■ **Activity 1**: From the post about living with PTSD, print everything from "I feel like" down to "to think about.".
■ **Activity 2**: In the post about living with PTSD, what does everyone think about the woman in the video? List each point.
■ **Activity 3**: Pick up the post about living with PTSD after its last sentence and keep writing it.

■ **Extract to read**:
I was encouraged by watching a You Tube video to write this post, seeing someone else putting into words what they are going through was really inspiring.
In the video I was watching, the lady was talking about how she has PTSD (post traumatic stress disorder) and about how she is the type of person that always makes sure that everyone else is happy above and beyond what she is going through. That everyone thinks she is such a strong person and got over her trauma really well, is an inspiration to everyone, that because she is such a strong person she takes on other people's problems. But she just gets on with it and feels like that's what she had to do.
I feel like I'm that person too, I take on other people's problems. It's almost as if I crave that! I don't want my family to feel bad if they read this that they put too much on me because it is me that does it, not them. I take over and do stuff for other people, even strangers I will go out of my way to help them. I put it down to not wanting to sit quietly or I start thinking about things that I don't want to think about.

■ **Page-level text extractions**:
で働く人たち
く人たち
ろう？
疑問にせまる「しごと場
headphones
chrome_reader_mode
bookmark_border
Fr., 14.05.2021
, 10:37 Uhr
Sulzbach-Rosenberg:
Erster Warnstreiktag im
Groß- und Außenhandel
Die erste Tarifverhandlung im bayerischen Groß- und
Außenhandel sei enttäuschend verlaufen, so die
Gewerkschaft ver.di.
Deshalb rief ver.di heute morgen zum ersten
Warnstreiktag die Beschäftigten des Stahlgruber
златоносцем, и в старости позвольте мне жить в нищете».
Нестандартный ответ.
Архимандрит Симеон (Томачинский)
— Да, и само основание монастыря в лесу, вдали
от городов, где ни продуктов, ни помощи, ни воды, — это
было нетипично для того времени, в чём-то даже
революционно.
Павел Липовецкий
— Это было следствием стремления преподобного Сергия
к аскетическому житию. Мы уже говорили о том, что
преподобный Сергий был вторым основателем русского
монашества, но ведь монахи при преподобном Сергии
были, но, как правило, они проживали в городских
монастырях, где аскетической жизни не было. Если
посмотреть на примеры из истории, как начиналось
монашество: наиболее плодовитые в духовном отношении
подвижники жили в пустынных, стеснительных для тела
* * *
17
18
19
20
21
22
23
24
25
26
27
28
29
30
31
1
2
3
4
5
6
---
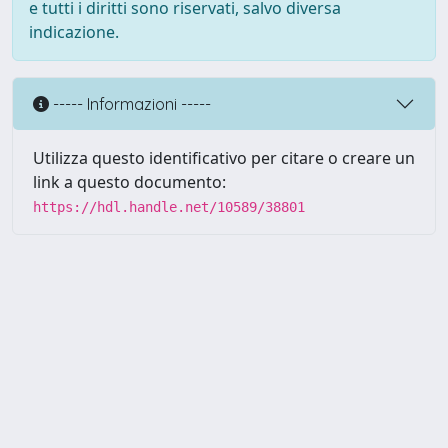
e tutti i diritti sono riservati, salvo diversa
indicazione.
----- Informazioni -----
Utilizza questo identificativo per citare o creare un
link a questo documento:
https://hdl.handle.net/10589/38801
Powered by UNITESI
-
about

■ **Exercise result 1**:
I feel like I'm that person too, I take on other people's problems. It's almost as if I crave that! I don't want my family to feel bad if they read this that they put too much on me because it is me that does it, not them. I take over and do stuff for other people, even strangers I will go out of my way to help them. I put it down to not wanting to sit quietly or I start thinking about things that I don't want to think about.

■ **Exercise result 2**:
- She is such a strong person.
- She got over her trauma really well.
- She is an inspiration to everyone.

■ **Exercise result 3**:
I have PTSD as I was raped and for such a long time I didn't let it show. I always said I was fine, that what happened to me was in the past and I don't let it effect me. I just kept all of those feelings hidden deep inside until one day, 2 years ago, it just suddenly hit me and I thought do you know what I'm not fine so I started on a course of anti-depressants and went to see a therapist. I found it almost too easy to talk to her and felt like maybe I have been making myself feel worse about things and I was actually over it. So I stopped going.
I am self employed and my husband came to work with me and that made things a lot better as I wasn't alone all day to think about stuff but he was offered a job that he couldn't turn down so he has been back at work for 3 weeks now and I can feel it all starting to creep in again.
If you know me and you read this, please don't feel bad or sorry for me because that's not what this blog is for. I just needed to get this off my chest to realise that I need to do something about it.